Cette semaine, je vous emmène à la découverte d’un château situé sur la commune de Tizac de Curton : le Château Le Tros. Il appartient à la famille Jabouin depuis trois générations. Se sont succédé Roger, Philippe et maintenant Mathieu. Je suis allée à la rencontre de ce dernier pour qu’il m’en dévoile quelques secrets.
« L’histoire du Château Le Tros commence dans les années 1960 avec mon grand-père. Il débute sa carrière de viticulteur avec deux hectares. Il faut savoir qu’il était mécanicien à la base. Il a hérité de deux hectares du côté de ma grand-mère et faisait du vin pour sa consommation personnelle ainsi que pour le commerce local, me confie Mathieu. Nos vignes s’étendent sur plus de 65 hectares réparties sur trois communes : Tizac de Curton, Génissac, Naujan et Postiac. Elles font partie de l’appellation Bordeaux. » Roger Jabouin fait construire un premier chai en cuve inox en 1980. Un très gros investissement pour l’époque parce qu’en plus tout est relié en thermorégulation. C’est dans les années 80, que Philippe rejoint la propriété familiale. « Quand mon père l’a rejoint, ça a redynamisé et donné un coup de fouet à l’entreprise. Ils se sont mis en GFA (Groupement Foncier Agricole) ce qui a permis d’agrandir la superficie, ils avaient environ 40 hectares. Nous en avons actuellement une soixantaine.«
« J’ai très vite compris qu’il ne veut jamais être le premier. Il regarde ce que font les autres et quand ça fonctionne il ajoute sa touche de modernité et de technique »

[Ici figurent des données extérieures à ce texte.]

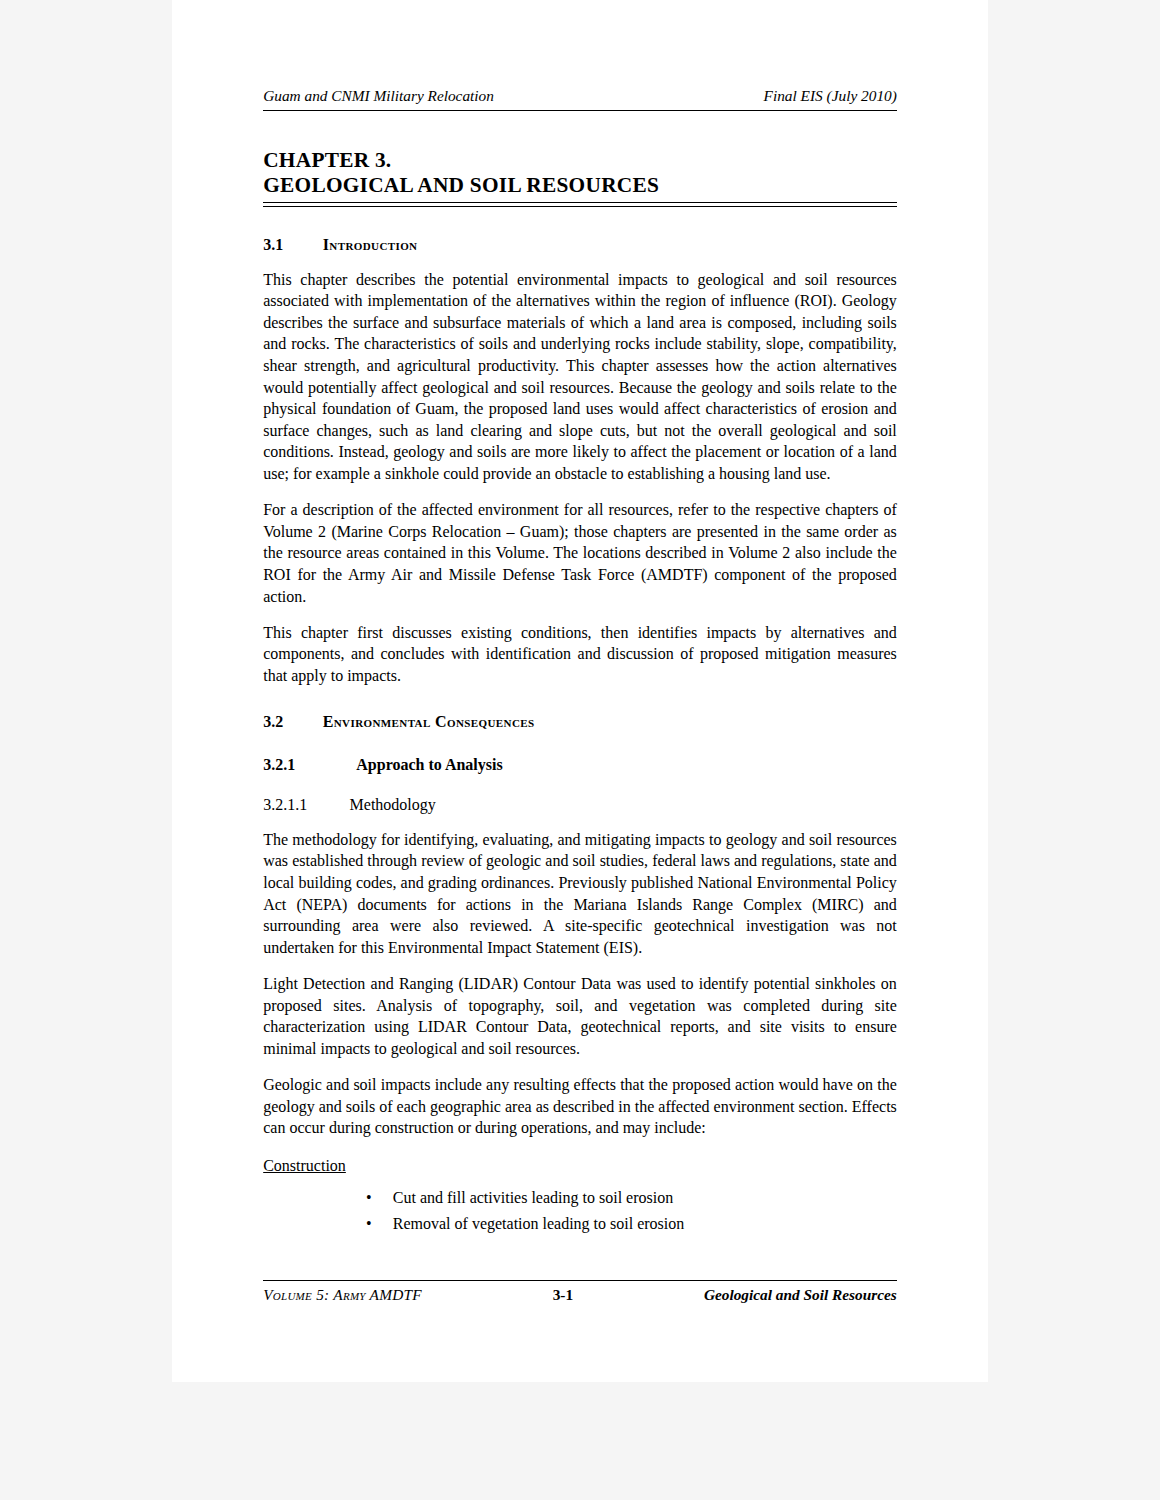Guam and CNMI Military Relocation Final EIS (July 2010)
CHAPTER 3. GEOLOGICAL AND SOIL RESOURCES
3.1 Introduction
This chapter describes the potential environmental impacts to geological and soil resources associated with implementation of the alternatives within the region of influence (ROI). Geology describes the surface and subsurface materials of which a land area is composed, including soils and rocks. The characteristics of soils and underlying rocks include stability, slope, compatibility, shear strength, and agricultural productivity. This chapter assesses how the action alternatives would potentially affect geological and soil resources. Because the geology and soils relate to the physical foundation of Guam, the proposed land uses would affect characteristics of erosion and surface changes, such as land clearing and slope cuts, but not the overall geological and soil conditions. Instead, geology and soils are more likely to affect the placement or location of a land use; for example a sinkhole could provide an obstacle to establishing a housing land use.
For a description of the affected environment for all resources, refer to the respective chapters of Volume 2 (Marine Corps Relocation – Guam); those chapters are presented in the same order as the resource areas contained in this Volume. The locations described in Volume 2 also include the ROI for the Army Air and Missile Defense Task Force (AMDTF) component of the proposed action.
This chapter first discusses existing conditions, then identifies impacts by alternatives and components, and concludes with identification and discussion of proposed mitigation measures that apply to impacts.
3.2 Environmental Consequences
3.2.1 Approach to Analysis
3.2.1.1 Methodology
The methodology for identifying, evaluating, and mitigating impacts to geology and soil resources was established through review of geologic and soil studies, federal laws and regulations, state and local building codes, and grading ordinances. Previously published National Environmental Policy Act (NEPA) documents for actions in the Mariana Islands Range Complex (MIRC) and surrounding area were also reviewed. A site-specific geotechnical investigation was not undertaken for this Environmental Impact Statement (EIS).
Light Detection and Ranging (LIDAR) Contour Data was used to identify potential sinkholes on proposed sites. Analysis of topography, soil, and vegetation was completed during site characterization using LIDAR Contour Data, geotechnical reports, and site visits to ensure minimal impacts to geological and soil resources.
Geologic and soil impacts include any resulting effects that the proposed action would have on the geology and soils of each geographic area as described in the affected environment section. Effects can occur during construction or during operations, and may include:
Construction
Cut and fill activities leading to soil erosion
Removal of vegetation leading to soil erosion
Volume 5: Army AMDTF 3-1 Geological and Soil Resources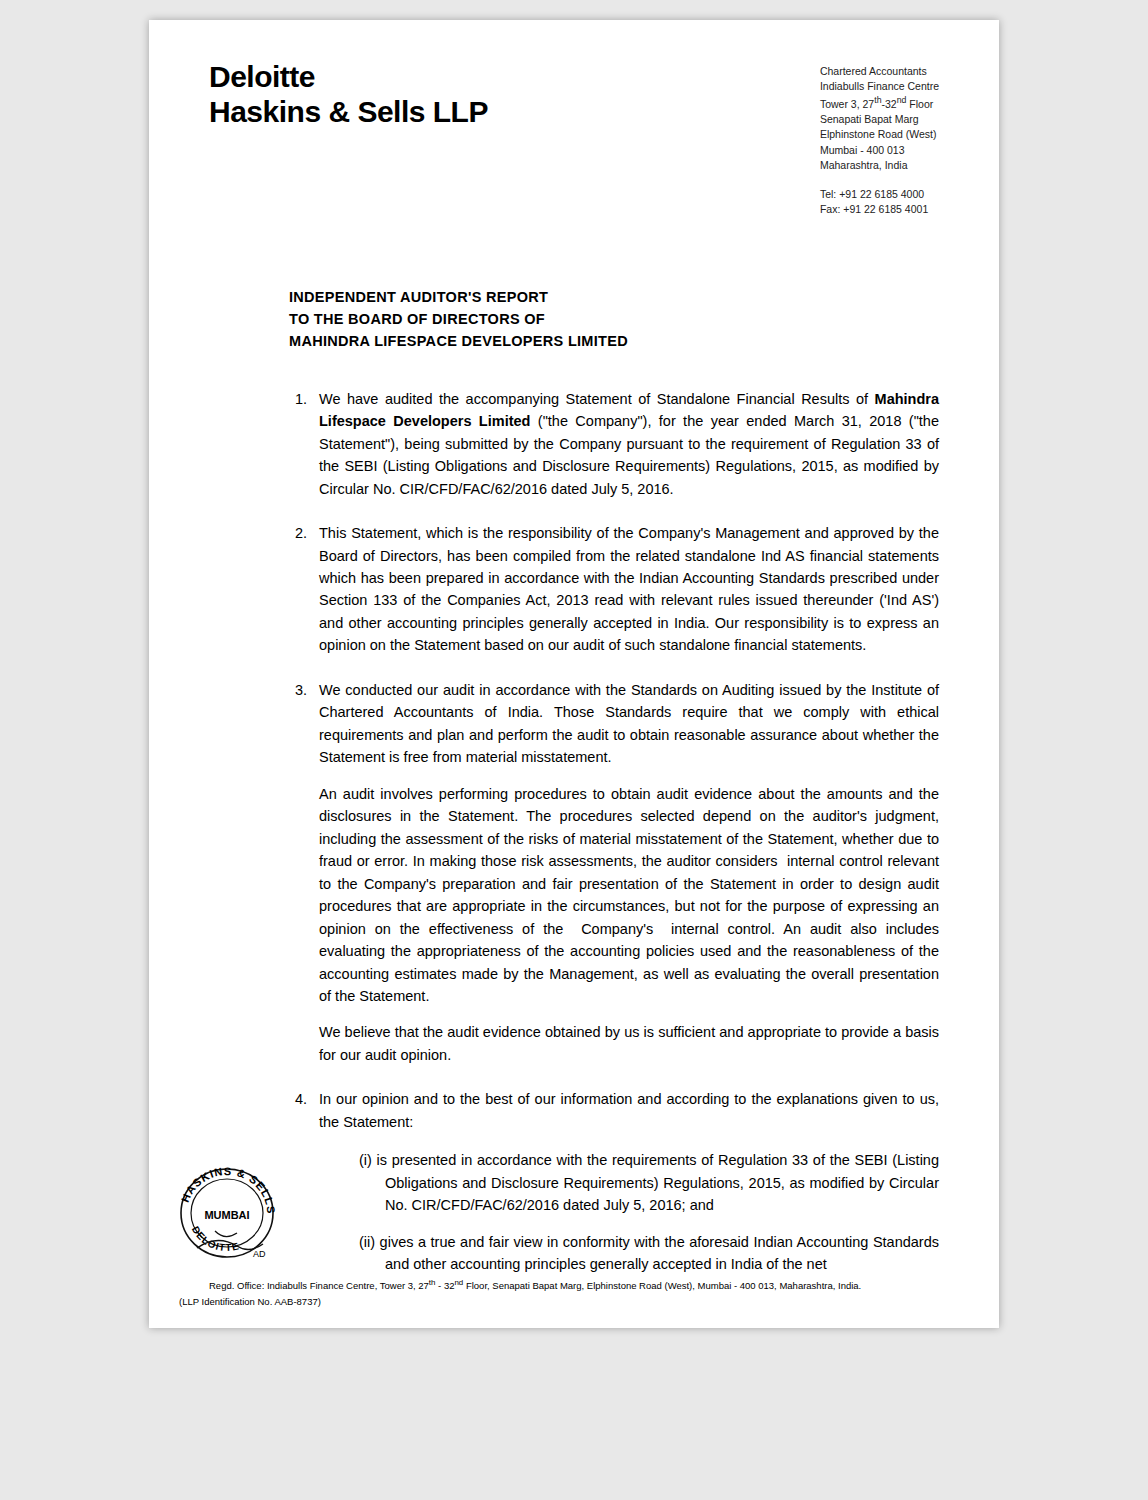Deloitte Haskins & Sells LLP
Chartered Accountants
Indiabulls Finance Centre
Tower 3, 27th-32nd Floor
Senapati Bapat Marg
Elphinstone Road (West)
Mumbai - 400 013
Maharashtra, India
Tel: +91 22 6185 4000
Fax: +91 22 6185 4001
INDEPENDENT AUDITOR'S REPORT
TO THE BOARD OF DIRECTORS OF
MAHINDRA LIFESPACE DEVELOPERS LIMITED
We have audited the accompanying Statement of Standalone Financial Results of Mahindra Lifespace Developers Limited ("the Company"), for the year ended March 31, 2018 ("the Statement"), being submitted by the Company pursuant to the requirement of Regulation 33 of the SEBI (Listing Obligations and Disclosure Requirements) Regulations, 2015, as modified by Circular No. CIR/CFD/FAC/62/2016 dated July 5, 2016.
This Statement, which is the responsibility of the Company's Management and approved by the Board of Directors, has been compiled from the related standalone Ind AS financial statements which has been prepared in accordance with the Indian Accounting Standards prescribed under Section 133 of the Companies Act, 2013 read with relevant rules issued thereunder ('Ind AS') and other accounting principles generally accepted in India. Our responsibility is to express an opinion on the Statement based on our audit of such standalone financial statements.
We conducted our audit in accordance with the Standards on Auditing issued by the Institute of Chartered Accountants of India. Those Standards require that we comply with ethical requirements and plan and perform the audit to obtain reasonable assurance about whether the Statement is free from material misstatement.
An audit involves performing procedures to obtain audit evidence about the amounts and the disclosures in the Statement. The procedures selected depend on the auditor's judgment, including the assessment of the risks of material misstatement of the Statement, whether due to fraud or error. In making those risk assessments, the auditor considers internal control relevant to the Company's preparation and fair presentation of the Statement in order to design audit procedures that are appropriate in the circumstances, but not for the purpose of expressing an opinion on the effectiveness of the Company's internal control. An audit also includes evaluating the appropriateness of the accounting policies used and the reasonableness of the accounting estimates made by the Management, as well as evaluating the overall presentation of the Statement.
We believe that the audit evidence obtained by us is sufficient and appropriate to provide a basis for our audit opinion.
In our opinion and to the best of our information and according to the explanations given to us, the Statement:
(i) is presented in accordance with the requirements of Regulation 33 of the SEBI (Listing Obligations and Disclosure Requirements) Regulations, 2015, as modified by Circular No. CIR/CFD/FAC/62/2016 dated July 5, 2016; and
(ii) gives a true and fair view in conformity with the aforesaid Indian Accounting Standards and other accounting principles generally accepted in India of the net
HASKINS & SELLS MUMBAI DELOITTE AD
Regd. Office: Indiabulls Finance Centre, Tower 3, 27th - 32nd Floor, Senapati Bapat Marg, Elphinstone Road (West), Mumbai - 400 013, Maharashtra, India.
(LLP Identification No. AAB-8737)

A propos de son grand père
« Mon grand-père a fait du rosé moelleux en 1975. Mais la base de sa production était le rouge, le rosé et le blanc. Il s’est même lancé dans la conception du crémant en 1988, la première année de production AOC de crémant en Bordeaux qui était appelée méthode Champenoise. Du coup, ça montre qu’on était parmi les pionniers à faire du crémant en AOC Bordeaux. » 2010 devient une année importante, c’est l’arrivée de Mathieu à la propriété. « C’était pour moi une évidence de venir travailler avec mon grand-père et mon père. Je suis comme Obélix, je suis tombé dedans quand j’étais petit. Déjà au lycée, je venais travailler à la propriété. On a développé notre vin Perles Noires puis Dernier Carat pour apporter une touche de modernité. Chaque génération a amené du dynamisme. Mon père la technique et moi plus la gestion et la commercialisation. »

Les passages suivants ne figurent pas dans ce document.